The repair mode will fix any permission issues with the yumsync data. This repair automatically happens if the yumsync data directory has incorrect permissions when running in other modes. The contents of the yumsync data directory are not considered in the automatic check for performance reasons. If it is suspected that the permissions of the yumsync data are incorrect, run this mode to force a check.

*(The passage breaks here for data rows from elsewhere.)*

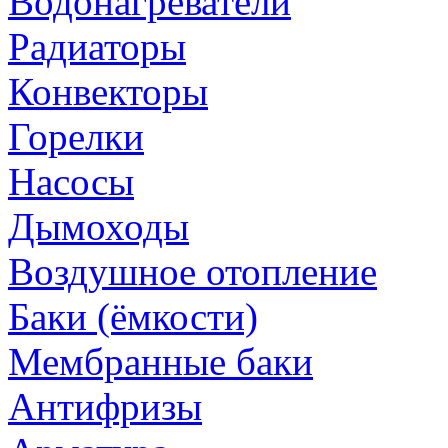
Водонагреватели
Радиаторы
Конвекторы
Горелки
Насосы
Дымоходы
Воздушное отопление
Баки (ёмкости)
Мембранные баки
Антифризы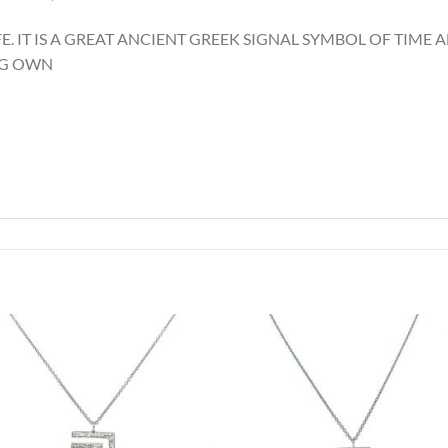
FE. IT IS A GREAT ANCIENT GREEK SIGNAL SYMBOL OF TIME A
NG OWN
Προσθήκη
Προσθ
στη Λίστα
στη Λί
Επιθυμιών
Επιθυμ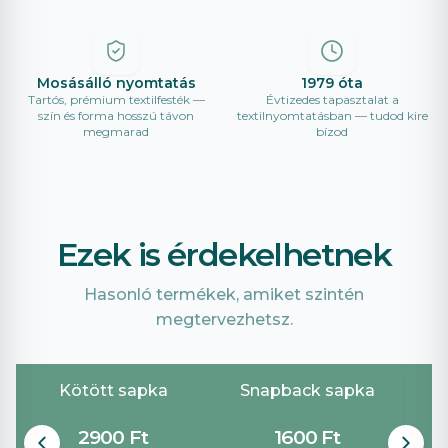
Mosásálló nyomtatás
1979 óta
Tartós, prémium textilfesték —
Évtizedes tapasztalat a
szín és forma hosszú távon
textilnyomtatásban — tudod kire
megmarad
bízod
Ezek is érdekelhetnek
Hasonló termékek, amiket szintén
megtervezhetsz.
Kötött sapka
Snapback sapka
B
2900 Ft
1600 Ft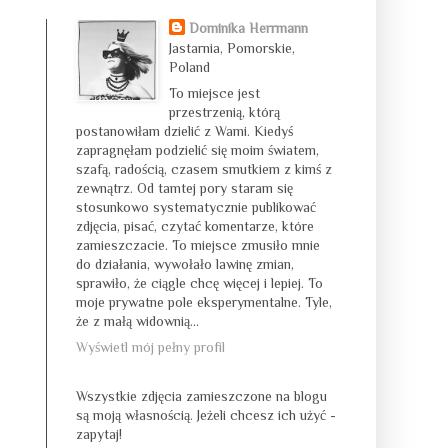
Dominika Herrmann
Jastarnia, Pomorskie,
Poland
To miejsce jest
przestrzenią, którą
postanowiłam dzielić z Wami. Kiedyś
zapragnęłam podzielić się moim światem,
szafą, radością, czasem smutkiem z kimś z
zewnątrz. Od tamtej pory staram się
stosunkowo systematycznie publikować
zdjęcia, pisać, czytać komentarze, które
zamieszczacie. To miejsce zmusiło mnie
do działania, wywołało lawinę zmian,
sprawiło, że ciągle chcę więcej i lepiej. To
moje prywatne pole eksperymentalne. Tyle,
że z małą widownią...
Wyświetl mój pełny profil
Wszystkie zdjęcia zamieszczone na blogu
są moją własnością. Jeżeli chcesz ich użyć -
zapytaj!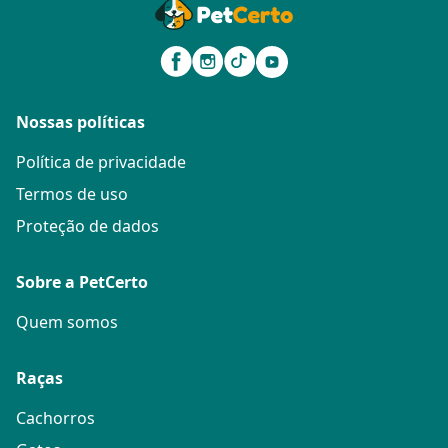
Nossas políticas
Política de privacidade
Termos de uso
Proteção de dados
Sobre a PetCerto
Quem somos
Raças
Cachorros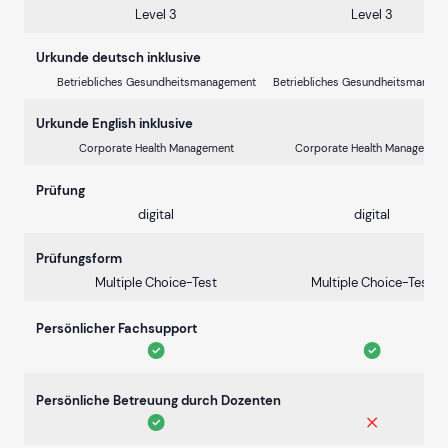
Level 3
Level 3
Urkunde deutsch inklusive
Betriebliches Gesundheitsmanagement
Betriebliches Gesundheitsmanag
Urkunde English inklusive
Corporate Health Management
Corporate Health Managemen
Prüfung
digital
digital
Prüfungsform
Multiple Choice-Test
Multiple Choice-Test
Persönlicher Fachsupport
Persönliche Betreuung durch Dozenten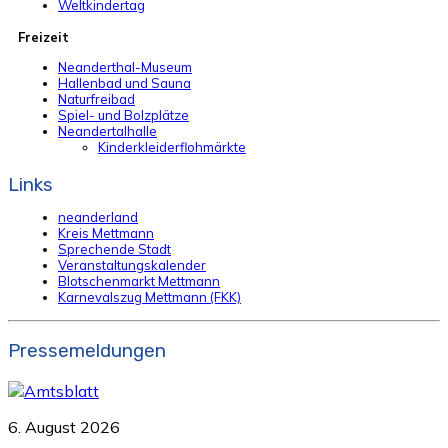
Weltkindertag
Freizeit
Neanderthal-Museum
Hallenbad und Sauna
Naturfreibad
Spiel- und Bolzplätze
Neandertalhalle
Kinderkleiderflohmärkte
Links
neanderland
Kreis Mettmann
Sprechende Stadt
Veranstaltungskalender
Blotschenmarkt Mettmann
Karnevalszug Mettmann (FKK)
Pressemeldungen
6. August 2026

The first thing needed is a data-only container that will house the persistent data:
docker create --name yumsync_data jrwesolo/yumsync:latest
Yumsync needs repos.yml
file available to configure which repositories are to be mirrored. Create $PWD/repos.yml
with the following content:
---
centos/6/extras/x86_64:
mirrorlist: 'http://mirrorlist.centos.org/?release=6&repo=extras&arch=x86_64'
gpgkey: 'http://mirror.centos.org/centos/6/os/x86_64/RPM-GPG-KEY-CentOS-6'
Now it's time to do the first sync using the previously created data-only container and config file:
docker run --rm \
--volumes-from yumsync_data \
-v $PWD/repos.yml:/etc/yumsync/repos.yml:ro \
jrwesolo/yumsync:latest
All of the data generated can now be served up with any webserver. Nginx will be used for this example. Create $PWD/nginx.conf
with the following content:
# this can be optimized to your needs
user nginx;
worker_processes auto;
events { worker_connections 1024; }
http {
sendfile on;
tcp_nopush on;
tcp_nodelay on;
include /etc/nginx/mime.types;
default_type application/octet-stream;
types { text/plain log; }
server {
listen 80 default_server;
root /data/public;
autoindex on;
autoindex_exact_size off;
}
}
All the pieces are in place now. The Nginx container can be ran with the Nginx config file and data-only container volumes mounted:
docker run --rm \
--volumes-from yumsync_data \
-v $PWD/nginx.conf:/etc/nginx/nginx.conf:ro \
-p 80:80 \
nginx:1.9
If you are using another machine or VM as your docker host, you will need to use that ip address to access Nginx. Otherwise, use 127.0.0.1
. Determine what ip address Nginx will be accessible at using the following:
[[ $DOCKER_HOST ]] \
&& sed 's|^.*://\(.*\):.*|\1|' <<< "${DOCKER_HOST}" \
|| echo 127.0.0.1
Now you can navigate to http://${ip}
and see all of the synchronized data available in a friendly and organized fashion.